Identify every line in the records below that contains the word "APERTURE", and copy each of those lines.

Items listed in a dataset
[Start of section]

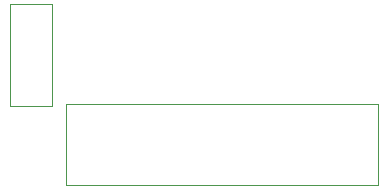
<source format=gbr>
G04 #@! TF.FileFunction,Other,User*
%FSLAX46Y46*%
G04 Gerber Fmt 4.6, Leading zero omitted, Abs format (unit mm)*
G04 Created by KiCad (PCBNEW 4.0.7) date Monday, July 02, 2018 'PMt' 09:22:05 PM*
%MOMM*%
%LPD*%
G01*
G04 APERTURE LIST*
%ADD10C,0.100000*%
%ADD11C,0.050000*%
G04 APERTURE END LIST*
D10*
D11*
X181842000Y-119275000D02*
X181842000Y-110625000D01*
X181842000Y-110625000D02*
X185442000Y-110625000D01*
X185442000Y-110625000D02*
X185442000Y-119275000D01*
X185442000Y-119275000D02*
X181842000Y-119275000D01*
X186610000Y-119045000D02*
X213010000Y-119045000D01*
X213010000Y-119045000D02*
X213010000Y-125945000D01*
X213010000Y-125945000D02*
X186610000Y-125945000D01*
X186610000Y-125945000D02*
X186610000Y-119045000D01*
M02*

</source>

[End of section]

■ **Reply**:
G04 APERTURE LIST*
G04 APERTURE END LIST*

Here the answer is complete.